Timefence looks for a timefence.yaml in the current directory. All fields are optional — CLI flags and Python API arguments take precedence.

name: churn-model
version: "1.0"

# Feature file(s)
features:
  - features.py

# Label configuration
labels:
  path: data/labels.parquet
  keys: [user_id]
  label_time: label_time
  target: [churned]

# Default parameters
defaults:
  max_lookback: 365d
  join: strict          # "strict" or "inclusive"
  on_missing: "null"    # "null" or "skip"

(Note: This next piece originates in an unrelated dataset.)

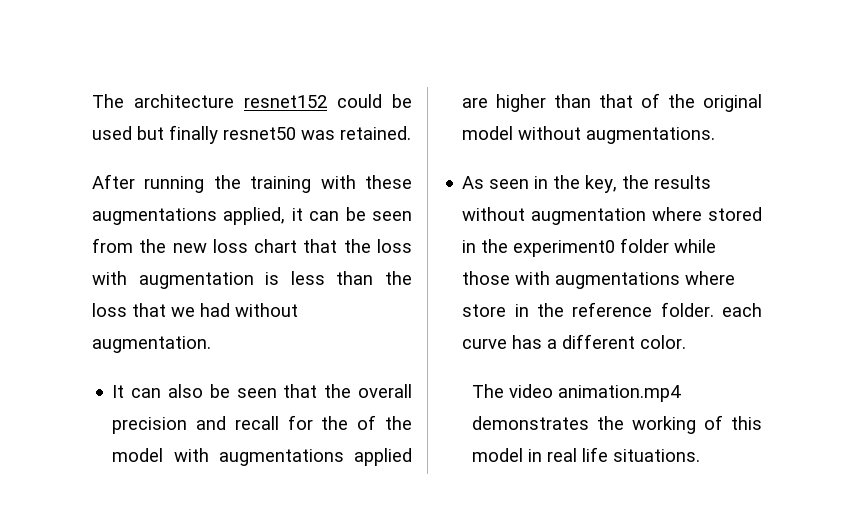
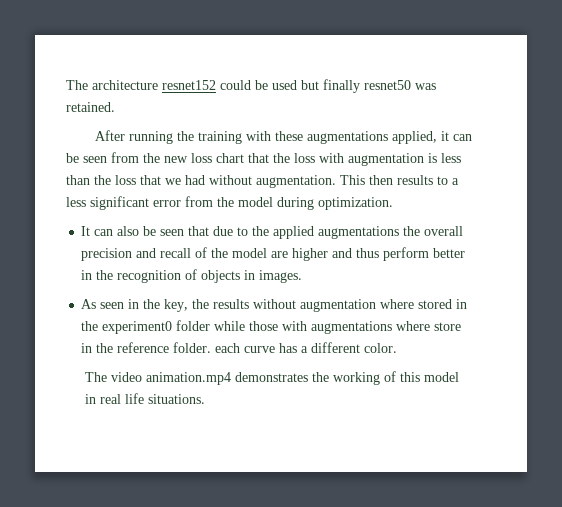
(211, 344) none -> [340,175,459,185] [66,196,393,210] This then results to a less significant error from the model during optimization.
(318, 391) none -> [213,226,400,239] due to the applied augmentations
[287,415,349,430] for the -> (192, 253) none
[173,448,412,466] [462,93,762,112] [462,126,716,144] with augmentations applied are higher than that of the original model without augmentations. -> [271,247,466,261] [81,269,303,283] are higher and thus perform better in the recognition of objects in images.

# Store directory for build tracking
store: .timefence/

# Output directory (relative paths in build resolve against this)
output:
  dir: artifacts/

Precedence: CLI flags > Python API arguments > timefence.yaml > built-in defaults.

Errors

All Timefence errors follow a consistent format: WHAT happened, WHY it happened, WHERE in the data, and HOW TO FIX it.

TimefenceSchemaError

Raised when expected columns are missing or types are mismatched between source, labels, and feature definitions.

TimefenceDuplicateError

Raised when duplicate (key, timestamp) pairs exist in a source and on_duplicate="error" (default). Includes example rows.

TimefenceTimezoneError

Raised when mixing timezone-aware and timezone-naive timestamps across sources and labels.

TimefenceConfigError

Raised for invalid parameter combinations (e.g., max_staleness > max_lookback).

TimefenceLeakageError

Raised by report.assert_clean() when temporal leakage is detected. Includes a summary of leaky features.

TimefenceValidationError

Raised for general input validation failures (e.g., providing both path and df).

Duration Format

Timefence accepts human-readable duration strings wherever a time duration is expected (embargo, max_lookback, max_staleness).

FormatExampleMeaning
Nd"30d"30 days
Nh"6h"6 hours
Nm"30m"30 minutes
Ns"15s"15 seconds
Combined"1d12h"1 day and 12 hours
Zero"0d" or "0"No duration

You can also pass a Python timedelta object directly in the Python API.